His racing mind tried to process the day’s events. She’d seen the town, he had to accept that, and the Grand would know where to find them. They had some more rabid saliva from the female but not enough for the amount of hikers that could descend there.
They could pack up their stuff and leave the flat for good. It would take a while for the Grand to rally his children, get them there and begin the long hunt for them. They had time to get their shit together and find somewhere else to live temporarily, although he really didn’t want to do that.
He’d invested a lot in setting the flat up as a safe house for him, and now a future inheritance for Georgie. The idea of trying to sell it while never coming back to town seemed like a lot of hassle. Plus, he felt too defiant to leave there. It was his base camp, damn it, the place he came back to after every hunt to plan his next move. He wouldn’t let them take that away from him too.
So what to do? He could send Georgie away to keep her safe and stay there to fight alone. No, they knew about her so they’d keep trying to find her, even with him dead. And the Grand was old, would he really travel there for a confrontation? Unless…
Brewer’s mind recalled the hiker’s answers to his question about the Grand.
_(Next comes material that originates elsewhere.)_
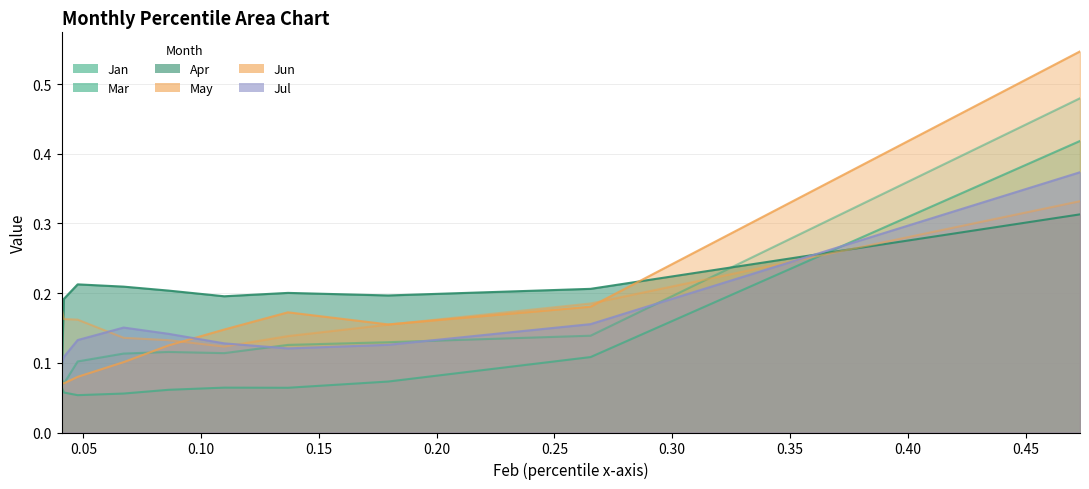

The Apr series shows 0.2 at pct45. True or false?

True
The mansion, the scenery, the villa
ge sign. He could go to the Grand. Take the fight there so the flat would be safe and undiscovered.
The cogs in his head turned rapidly. Yes, he could take the showdown there… wherever there was. The sign had been ‘Embsay’. He could look it up on the internet and find out, then he could leave Georgie somewhere safer while he went to finish this once and for all.
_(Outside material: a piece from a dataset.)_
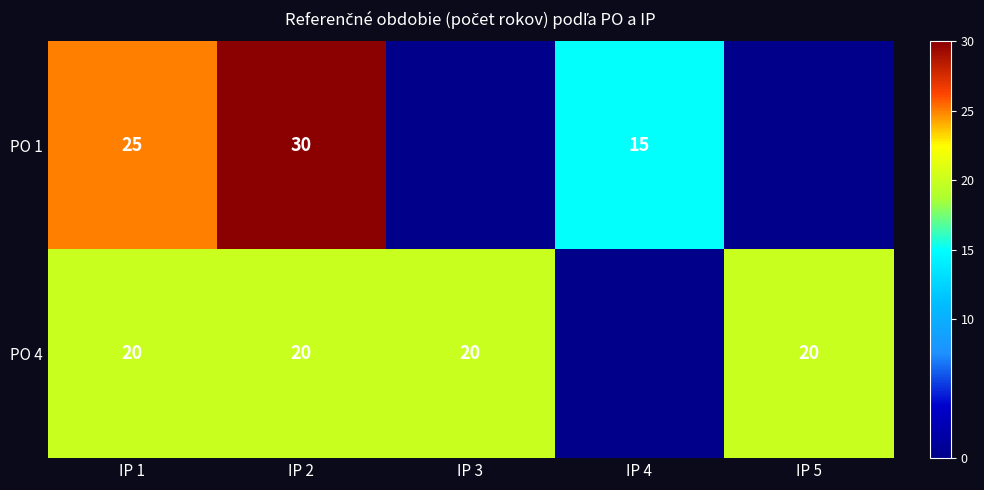

Which category has the lowest value in the PO 4 series?

IP 1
The Grand would want him alive so he could punish and torture him for information. All he had to do was find the place and the hikers there would take him straight to their father. Then he could kill the Grand, and subsequently all the other hikers, before they got to Georgie.
He’d spoken to his solicitor the week before and she’d prepared the relevant forms for him. All he had to do was go to her office and sign the updated will, then everything he had would be left to Georgie when he died. She’d be set up for a decent life in a hiker-free country. It was perfect.
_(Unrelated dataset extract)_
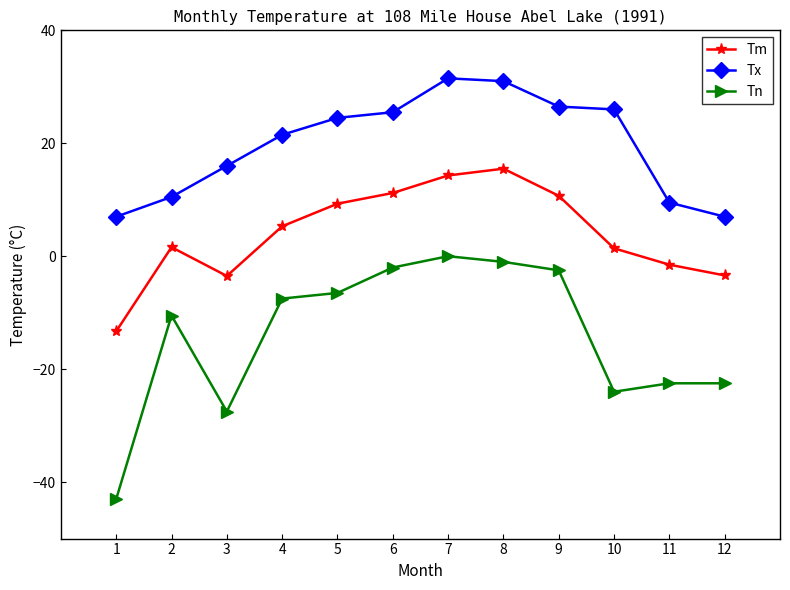

What is the difference between the maximum and minimum values in the Tx series?

24.5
Brewer had been standing there for so long, leaning against the kitchen counter with his eyes closed, that Georgie started to get worried. She edged closer and put a hand on his arm, making him jump out of his thoughts.
‘Scott?’
He could hear the worry in her voice.
‘I’ve got a plan,’ he assured her. ‘I’m going out for half an hour. Stay here and keep watch. I think we’ve got time but if you hear any sign of them, get yourself somewhere safe first then call me on the mobile.’
He was gone before she could ask where he was going and what the hell his plan was. The front door slammed on her questions.
Chapter 41
The solicitors’ office was just closing for the evening when Brewer burst in. It was nearly 5:30pm and his solicitor wanted to go home but he was so frantic she agreed to stay and get the forms signed.
‘That’s legal now, right?’ he asked, fifteen minutes later when they’d gone through the papers. ‘She’ll inherit everything?’
‘Yes,’ the solicitor replied.
She was mildly curious about who this eighteen year old, unrelated girl was who he was leaving his life to, but it was after hours and she had plans for the evening. She filed the forms and showed him out, then carried on with her day without another thought.